Data from students and crowdsourced online platforms do not often measure the same thing

ORCID_LOGO based on reviews by Benjamin Farrar and Shinichi Nakagawa
A recommendation of:

Convenience Samples and Measurement Equivalence in Replication Research


Submission: posted 31 August 2023
Recommendation: posted 13 November 2023, validated 13 November 2023
Cite this recommendation as:
Logan, C. (2023) Data from students and crowdsourced online platforms do not often measure the same thing. Peer Community in Registered Reports, 100551. 10.24072/pci.rr.100551

This is a stage 2 based on:


Comparative research is how evidence is generated to support or refute broad hypotheses (e.g., Pagel 1999). However, the foundations of such research must be solid if one is to arrive at the correct conclusions. Determining the external validity (the generalizability across situations/individuals/populations) of the building blocks of comparative data sets allows one to place appropriate caveats around the robustness of their conclusions (Steckler & McLeroy 2008).

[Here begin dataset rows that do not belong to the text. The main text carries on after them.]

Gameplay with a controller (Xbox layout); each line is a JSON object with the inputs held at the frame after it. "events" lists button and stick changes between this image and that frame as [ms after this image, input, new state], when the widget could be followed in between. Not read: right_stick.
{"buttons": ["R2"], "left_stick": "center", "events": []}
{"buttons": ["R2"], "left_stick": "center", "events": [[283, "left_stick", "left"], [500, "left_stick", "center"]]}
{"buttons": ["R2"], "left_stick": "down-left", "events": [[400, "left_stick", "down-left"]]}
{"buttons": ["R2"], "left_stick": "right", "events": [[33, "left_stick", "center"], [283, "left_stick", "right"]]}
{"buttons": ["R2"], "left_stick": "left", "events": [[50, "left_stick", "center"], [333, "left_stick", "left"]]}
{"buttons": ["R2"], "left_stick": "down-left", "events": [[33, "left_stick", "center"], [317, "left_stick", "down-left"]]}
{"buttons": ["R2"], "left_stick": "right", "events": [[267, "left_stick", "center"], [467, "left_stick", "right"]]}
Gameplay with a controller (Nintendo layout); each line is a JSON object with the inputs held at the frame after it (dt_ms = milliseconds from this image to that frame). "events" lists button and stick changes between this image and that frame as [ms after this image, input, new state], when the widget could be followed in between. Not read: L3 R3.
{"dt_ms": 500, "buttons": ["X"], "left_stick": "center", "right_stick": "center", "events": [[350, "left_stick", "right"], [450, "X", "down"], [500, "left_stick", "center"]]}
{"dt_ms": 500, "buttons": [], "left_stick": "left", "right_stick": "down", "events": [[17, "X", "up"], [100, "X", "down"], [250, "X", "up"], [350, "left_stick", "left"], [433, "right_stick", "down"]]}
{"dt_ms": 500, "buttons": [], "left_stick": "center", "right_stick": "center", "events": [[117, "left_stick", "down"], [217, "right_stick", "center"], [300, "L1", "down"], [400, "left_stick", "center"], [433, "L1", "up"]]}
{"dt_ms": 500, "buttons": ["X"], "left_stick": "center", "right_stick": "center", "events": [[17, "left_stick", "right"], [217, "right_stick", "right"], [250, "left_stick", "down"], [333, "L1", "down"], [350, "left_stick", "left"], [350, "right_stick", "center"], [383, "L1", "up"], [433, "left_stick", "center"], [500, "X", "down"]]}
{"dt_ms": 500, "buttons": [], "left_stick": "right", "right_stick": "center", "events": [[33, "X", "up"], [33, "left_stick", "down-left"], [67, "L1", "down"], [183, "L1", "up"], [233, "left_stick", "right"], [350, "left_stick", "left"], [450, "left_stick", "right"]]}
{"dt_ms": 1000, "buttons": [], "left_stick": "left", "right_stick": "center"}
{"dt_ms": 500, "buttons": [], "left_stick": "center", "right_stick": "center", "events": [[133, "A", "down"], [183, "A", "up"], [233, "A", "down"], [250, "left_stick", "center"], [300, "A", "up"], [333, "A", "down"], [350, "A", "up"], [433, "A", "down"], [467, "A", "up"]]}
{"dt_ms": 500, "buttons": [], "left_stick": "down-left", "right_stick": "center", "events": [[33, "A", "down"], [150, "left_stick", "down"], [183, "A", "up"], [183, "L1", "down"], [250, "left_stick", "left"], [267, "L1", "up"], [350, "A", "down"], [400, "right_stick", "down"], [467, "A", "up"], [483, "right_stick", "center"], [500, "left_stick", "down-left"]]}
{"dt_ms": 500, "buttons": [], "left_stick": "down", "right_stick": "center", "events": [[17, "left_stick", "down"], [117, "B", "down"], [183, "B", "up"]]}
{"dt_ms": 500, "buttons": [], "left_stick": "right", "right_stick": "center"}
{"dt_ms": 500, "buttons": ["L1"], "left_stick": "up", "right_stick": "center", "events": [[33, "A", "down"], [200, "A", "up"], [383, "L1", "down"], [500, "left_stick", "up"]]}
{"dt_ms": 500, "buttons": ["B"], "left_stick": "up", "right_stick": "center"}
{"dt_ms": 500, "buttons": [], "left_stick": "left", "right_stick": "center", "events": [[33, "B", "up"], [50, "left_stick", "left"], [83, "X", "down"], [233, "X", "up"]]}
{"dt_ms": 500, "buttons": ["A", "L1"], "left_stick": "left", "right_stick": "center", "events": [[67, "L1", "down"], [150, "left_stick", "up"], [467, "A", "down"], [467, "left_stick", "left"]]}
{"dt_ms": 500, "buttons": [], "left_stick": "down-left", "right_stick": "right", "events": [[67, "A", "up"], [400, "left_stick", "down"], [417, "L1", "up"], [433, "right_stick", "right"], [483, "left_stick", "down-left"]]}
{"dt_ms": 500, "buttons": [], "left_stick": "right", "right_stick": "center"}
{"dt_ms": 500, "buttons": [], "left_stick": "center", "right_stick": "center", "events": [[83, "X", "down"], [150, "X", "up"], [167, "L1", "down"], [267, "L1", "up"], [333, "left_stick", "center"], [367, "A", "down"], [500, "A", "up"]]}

In the current study, Alley and colleagues (2023) tackled the external validity of comparative research that relies on subjects who are either university students or participating in experiments via an online platform. They determined whether data from these two types of subjects have measurement equivalence - whether the same trait is measured in the same way across groups.

Although they use data from studies involved in the Many Labs replication project to evaluate this question, their results are of crucial importance to other comparative researchers whose data are generated from these two sources (students and online crowdsourcing). The authors show that these two types of subjects do not often have measurement equivalence, which is a warning to others to evaluate their experimental design to improve validity. They provide useful recommendations for researchers on how to to implement equivalence testing in their studies, and they facilitate the process by providing well annotated code that is openly available for others to use.

After one round of review and revision, the recommender judged that the manuscript met the Stage 2 criteria and awarded a positive recommendation.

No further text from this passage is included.